I'm reading his book "No One Would Listen" which I highly recommend, about his decade long effort to expose the Bernie Madoff ponzi scheme. He now is something of a professional whistleblower, just because he loves it. There is not much money in it, but his wife has a good salary.
In one part of the book he writes this on pharmaceutical companies-- (p. 170)
I particularly wanted to meet people from the pharmaceutical world which I had discovered was ripe with fraud. As I had learned in my investigations, the health care industry makes Wall Street look honest. It's a $2 trillion a year business with no controls and limited auditing. On Wall Street the crooks at least have the decency to try to hide their frauds, but those people cheating Medicare don't even bother doing that. Wall Street is only taking your life savings, but in health care they may be stealing your life. I was surprised to discover how little "care" there is in health care. It's obviously no surprise that the pharmaceutical industry is a completely profit driven business, but the methods companies devised to earn some of those profits were surprising--and in the case I discovered, illegal.
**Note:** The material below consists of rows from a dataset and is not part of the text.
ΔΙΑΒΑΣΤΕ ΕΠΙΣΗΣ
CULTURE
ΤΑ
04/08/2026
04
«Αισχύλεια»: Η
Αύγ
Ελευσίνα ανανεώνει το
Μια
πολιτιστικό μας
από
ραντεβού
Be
I've been working on several cases that remain under investigation or under seal, meaning in both cases I can't discuss them. Truthfully, my career aspiration is to prove that a drug with more than a billion dollars in annual sales is actually killing Americans and citizens across the globe, that in the clinical trials the dangers of this drug were revealed, and and that the executives knew about the dangers and went ahead and marketed it anyway. I've been working on this case for a few years now without much success, but I hope someday I'll be able to find a key witness and get this case filed with the Department of Justice.
Wonder what drug he is talking about? This book was published in 2010.